___ TEXTAUSZUG

Deutsche Firmen billig wie nie
Der Aktienmarkt ist auf Talfahrt. Viele Konzerne notieren unter ihrem Buchwert. Eigentlich die beste Zeit für eine Übernahmewelle
Von Mario Escher
Wenn die Aktie der Deutschen Telekom mal wieder einen historischen Tiefpunkt erreicht, schaut Harald Schmidt mit großen Augen sein Publikum an: "Das sind doch jetzt Kaufkurse, oder?" fragt der Unterhaltungskünstler von Sat.1 scheinheilig. Dann rückt er seine Brille zurecht, zieht eine kurze Grimasse, damit auch dem Letzten im Studio klar ist, dass niedrige Kurse noch lange keine Kaufkurse sind.
Denn wenn es danach geht, könnte der Anleger einmal den Dax hoch und runter kaufen. Das tut er aber nicht. Und auch Konzerne steigen nicht bei den von der Baisse gebeutelten Firmen ein.

______
___ DATENAUSZUG

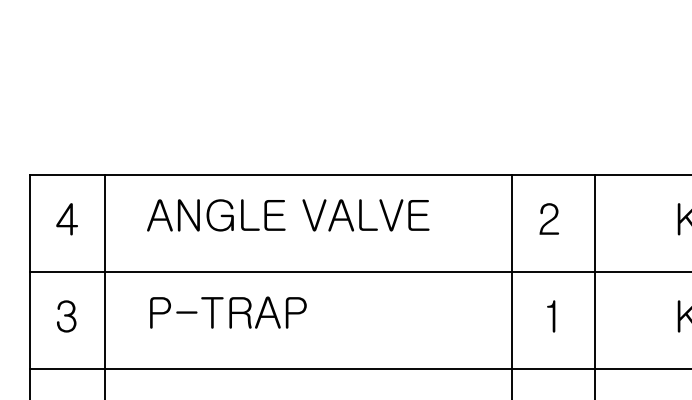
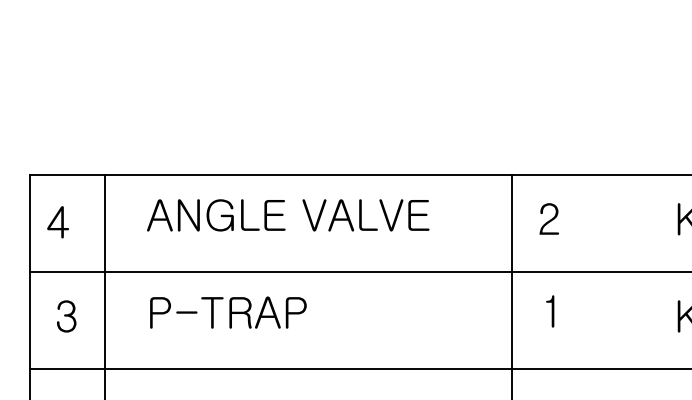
text at (66, 219) position: (66, 219) -> (57, 222)
line at (594, 285): present -> none
text at (551, 316) position: (551, 316) -> (550, 311)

______

__AUFGABEN__.
1. Gib den Artikel über billige deutsche Firmen zwischen „Deutsche Firmen billig“ und „gebeutelten Firmen ein.“ wieder, beide Stellen eingeschlossen, und tausche dabei „Konzerne“ gegen „Unternehmen“ aus.
2. Warum zieht Harald Schmidt laut dem Artikel über billige deutsche Firmen nach seiner Frage eine kurze Grimasse? Antworte in ein bis drei Sätzen.
3. Schreibe den Artikel über billige deutsche Firmen nach seinem letzten Satz weiter.
Die Liste spielt dafür keine Rolle.

__LÖSUNGEN__.
1.
Deutsche Firmen billig wie nie
Der Aktienmarkt ist auf Talfahrt. Viele Unternehmen notieren unter ihrem Buchwert. Eigentlich die beste Zeit für eine Übernahmewelle
Von Mario Escher
Wenn die Aktie der Deutschen Telekom mal wieder einen historischen Tiefpunkt erreicht, schaut Harald Schmidt mit großen Augen sein Publikum an: "Das sind doch jetzt Kaufkurse, oder?" fragt der Unterhaltungskünstler von Sat.1 scheinheilig. Dann rückt er seine Brille zurecht, zieht eine kurze Grimasse, damit auch dem Letzten im Studio klar ist, dass niedrige Kurse noch lange keine Kaufkurse sind.
Denn wenn es danach geht, könnte der Anleger einmal den Dax hoch und runter kaufen. Das tut er aber nicht. Und auch Unternehmen steigen nicht bei den von der Baisse gebeutelten Firmen ein.

2. Er zieht die Grimasse, damit auch dem Letzten im Studio klar ist, dass niedrige Kurse noch lange keine Kaufkurse sind.

3.
Auf den ersten Blick verwunderlich: Bei vielen große Aktiengesellschaften ist die Marktkapitalisierung inzwischen unter den Buchwert gefallen. Damit übersteigen bereits die Vermögenswerte wie Grundstücke, Anlagen und Maschinen den Börsenwert des Unternehmens. Von den 30 Dax-Gesellschaften notieren knapp die Hälfte unterhalb ihres Substanzwertes. Das ergibt eine Studie der Commerzbank, die der WELT am SONNTAG vorliegt. Beispiel Allianz: Der Börsenwert beträgt mittlerweile weniger als 25 Milliarden Euro. Dabei bringen es allein die Industriebeteiligungen der Münchner auf einen Wert von rund 30 Milliarden Euro. Würde ein Investor den Finanzriesen übernehmen und die Beteiligungen sofort verkaufen, bliebe ihm theoretisch ein Gewinn von mehr als fünf Milliarden Euro. Das operative Geschäft samt Kundenstamm bekäme er zum Nulltarif. Dennoch braucht sich Allianz-Chef Schulte-Noelle vor einer feindlichen Übernahme nicht zu fürchten. Die Papiere sind vinkulierte Namensaktien und können nur mit Zustimmung der Gesellschaft den Besitzer wechseln.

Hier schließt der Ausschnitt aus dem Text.